▶ TASK INPUT
++++++

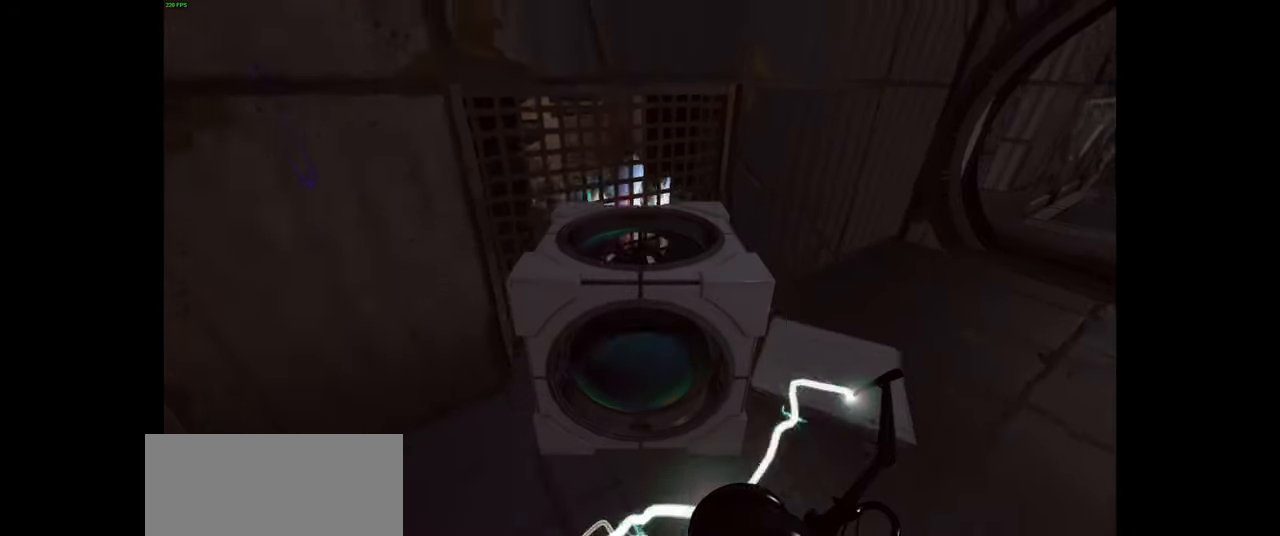
{"keys": ["a", "s"], "mouse": [], "events": [[100, "a", "down"], [183, "a", "up"], [417, "s", "down"], [483, "a", "down"]]}
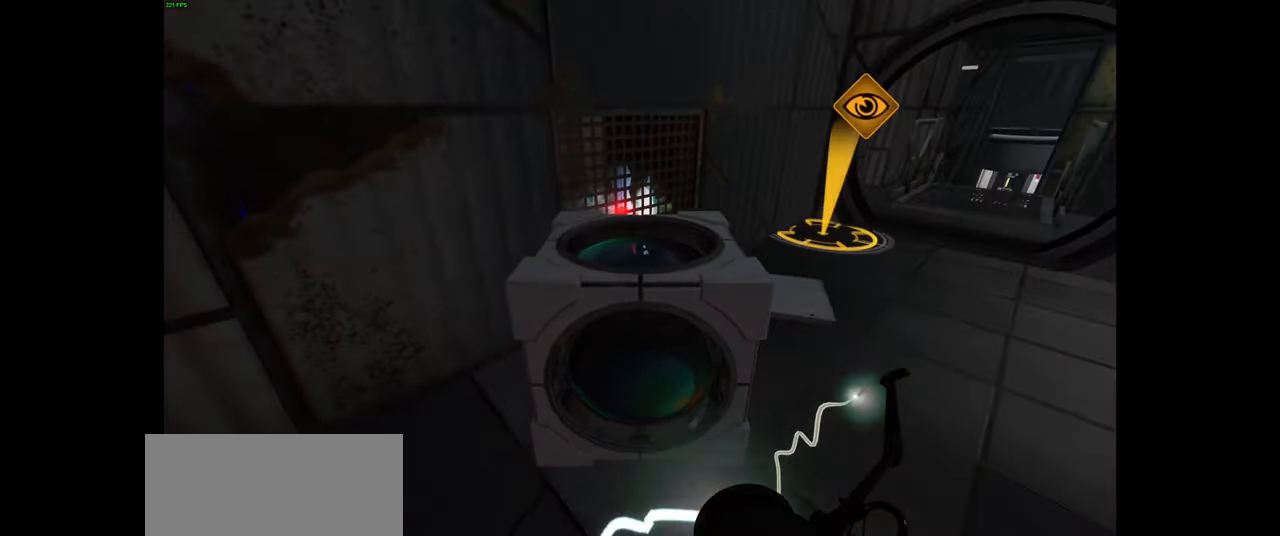
{"keys": ["s"], "mouse": [], "events": [[367, "a", "up"]]}
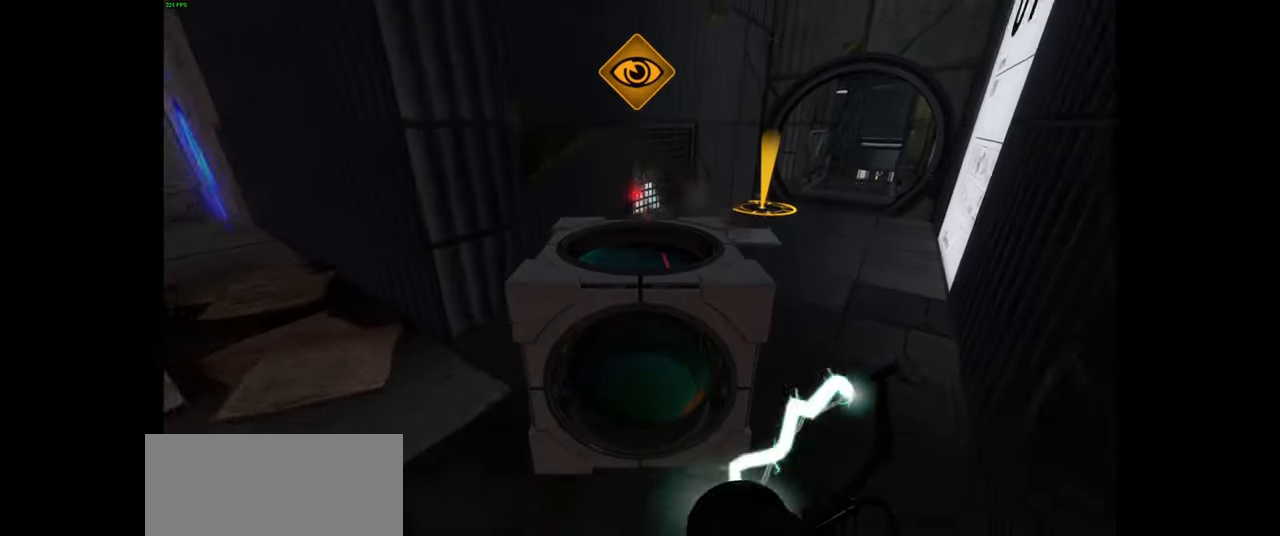
{"keys": [], "mouse": [], "events": [[283, "s", "up"]]}
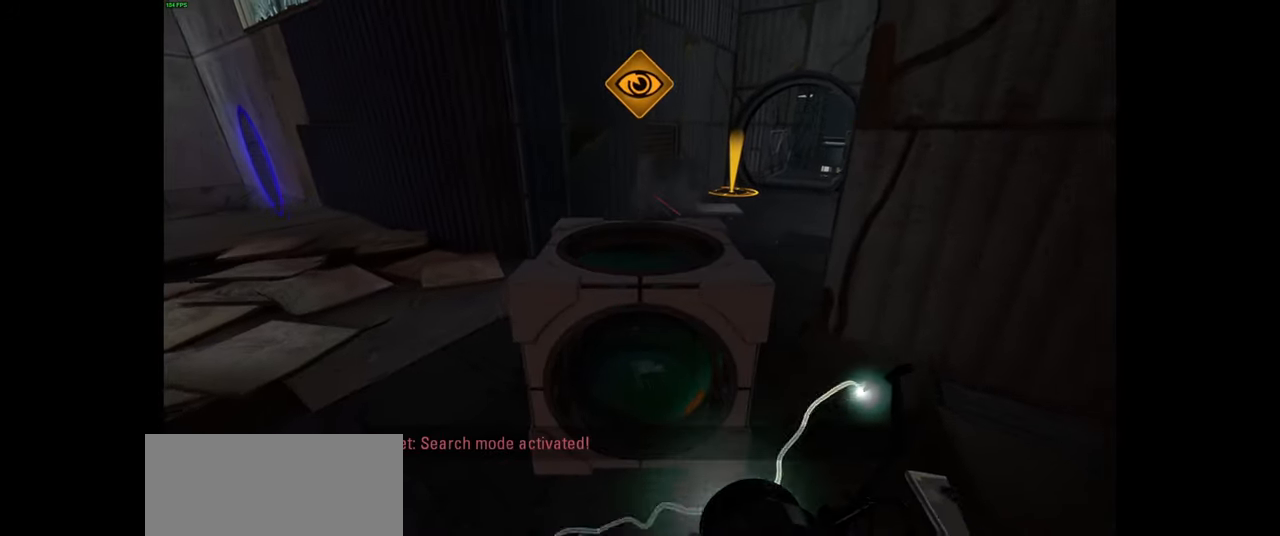
{"keys": [], "mouse": [], "events": [[167, "d", "down"], [183, "w", "down"], [233, "d", "up"], [267, "w", "up"]]}
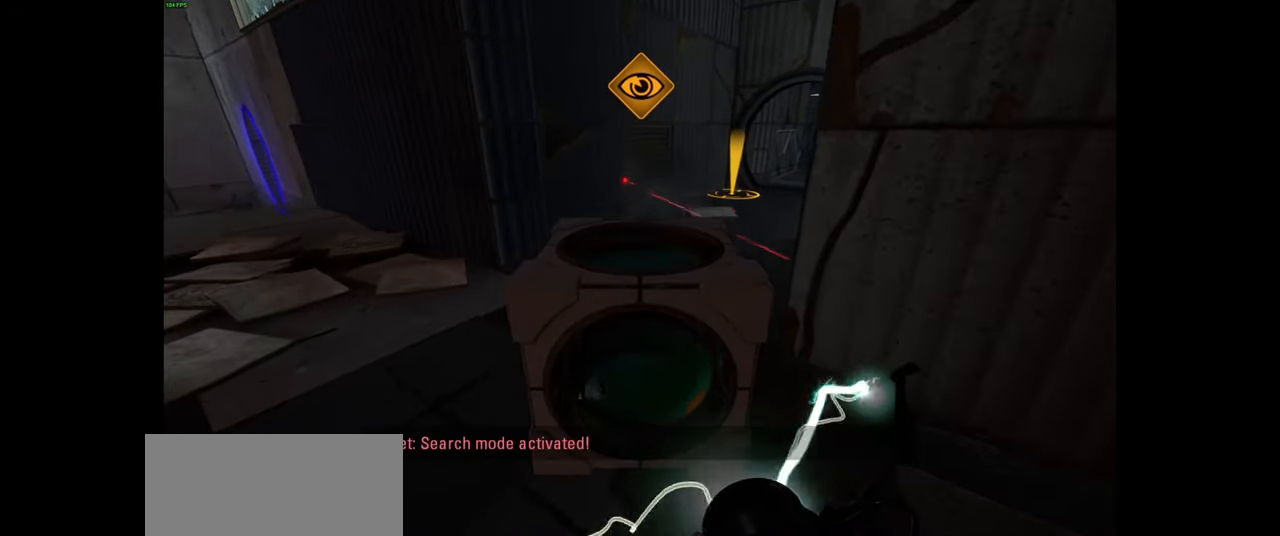
{"keys": [], "mouse": [], "events": [[17, "w", "down"], [67, "w", "up"], [283, "s", "down"], [333, "s", "up"]]}
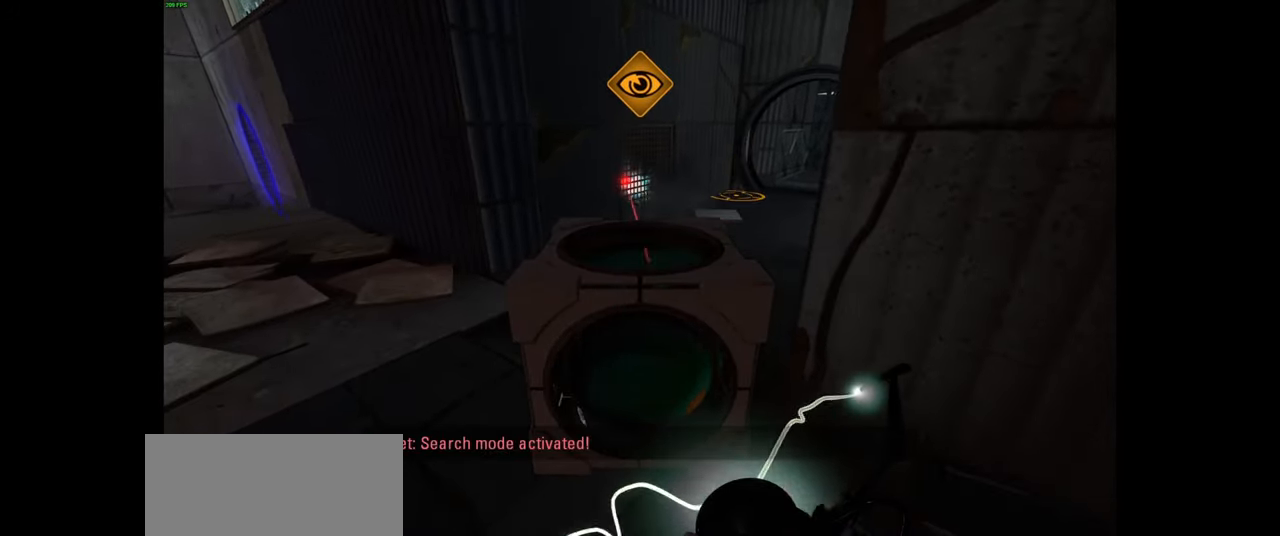
{"keys": [], "mouse": [], "events": [[67, "w", "down"], [100, "w", "up"]]}
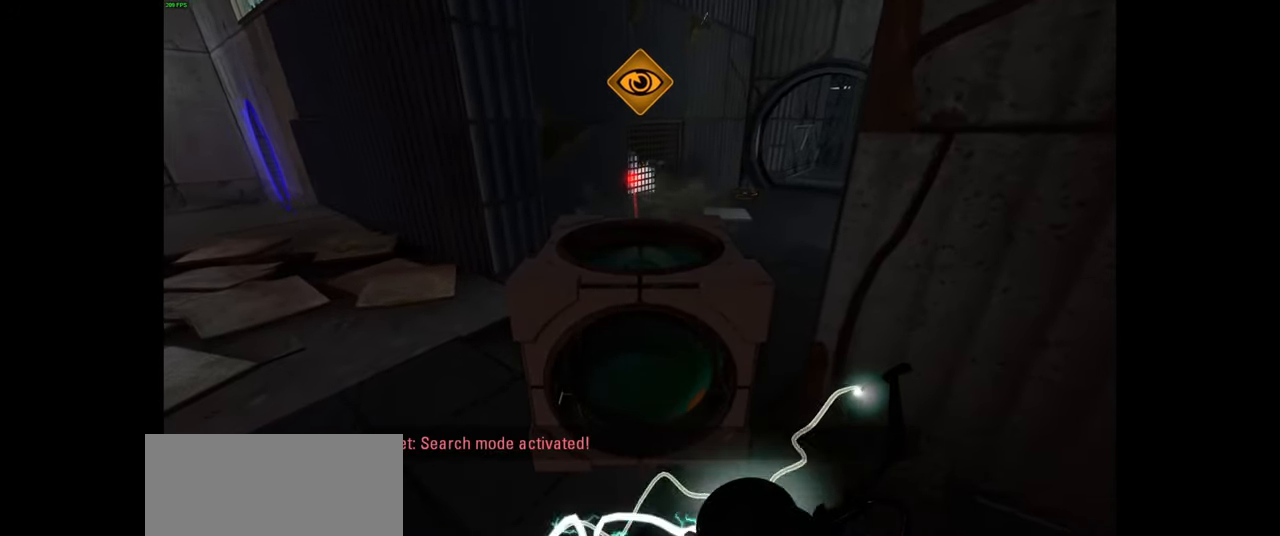
{"keys": [], "mouse": [], "events": [[267, "a", "down"], [350, "a", "up"]]}
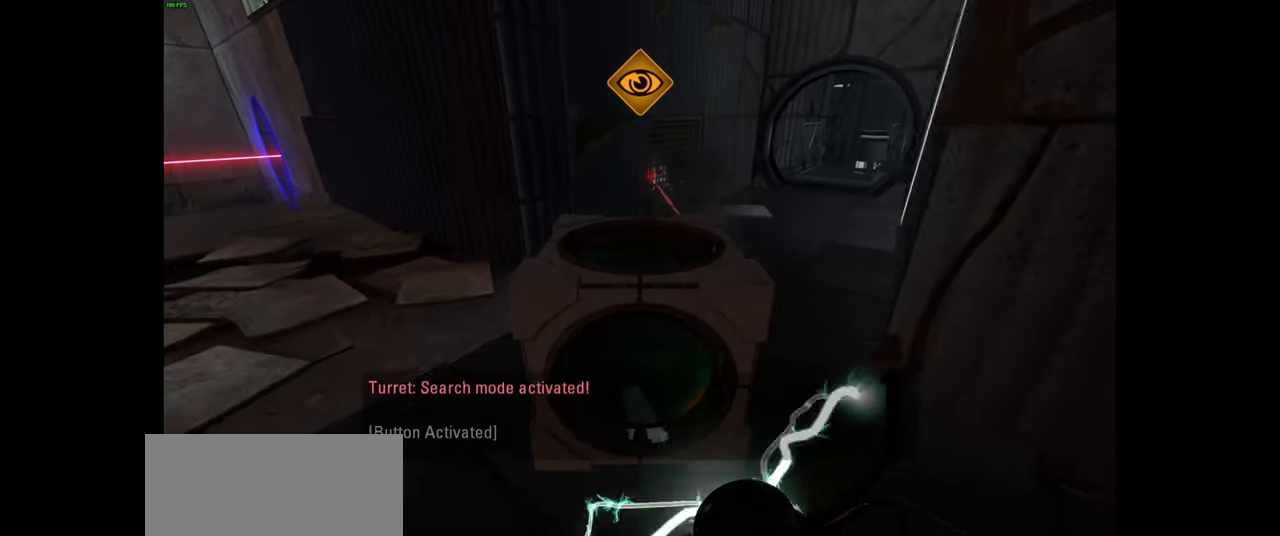
{"keys": [], "mouse": [], "events": [[50, "w", "down"], [100, "w", "up"]]}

++++++

▶ TO DO
Set the pictures aside and reproduce the data above exactly.

▶ RESPONSE FOR THIS EXERCISE
{"keys": ["a", "s"], "mouse": [], "events": [[100, "a", "down"], [183, "a", "up"], [417, "s", "down"], [483, "a", "down"]]}
{"keys": ["s"], "mouse": [], "events": [[367, "a", "up"]]}
{"keys": [], "mouse": [], "events": [[283, "s", "up"]]}
{"keys": [], "mouse": [], "events": [[167, "d", "down"], [183, "w", "down"], [233, "d", "up"], [267, "w", "up"]]}
{"keys": [], "mouse": [], "events": [[17, "w", "down"], [67, "w", "up"], [283, "s", "down"], [333, "s", "up"]]}
{"keys": [], "mouse": [], "events": [[67, "w", "down"], [100, "w", "up"]]}
{"keys": [], "mouse": [], "events": [[267, "a", "down"], [350, "a", "up"]]}
{"keys": [], "mouse": [], "events": [[50, "w", "down"], [100, "w", "up"]]}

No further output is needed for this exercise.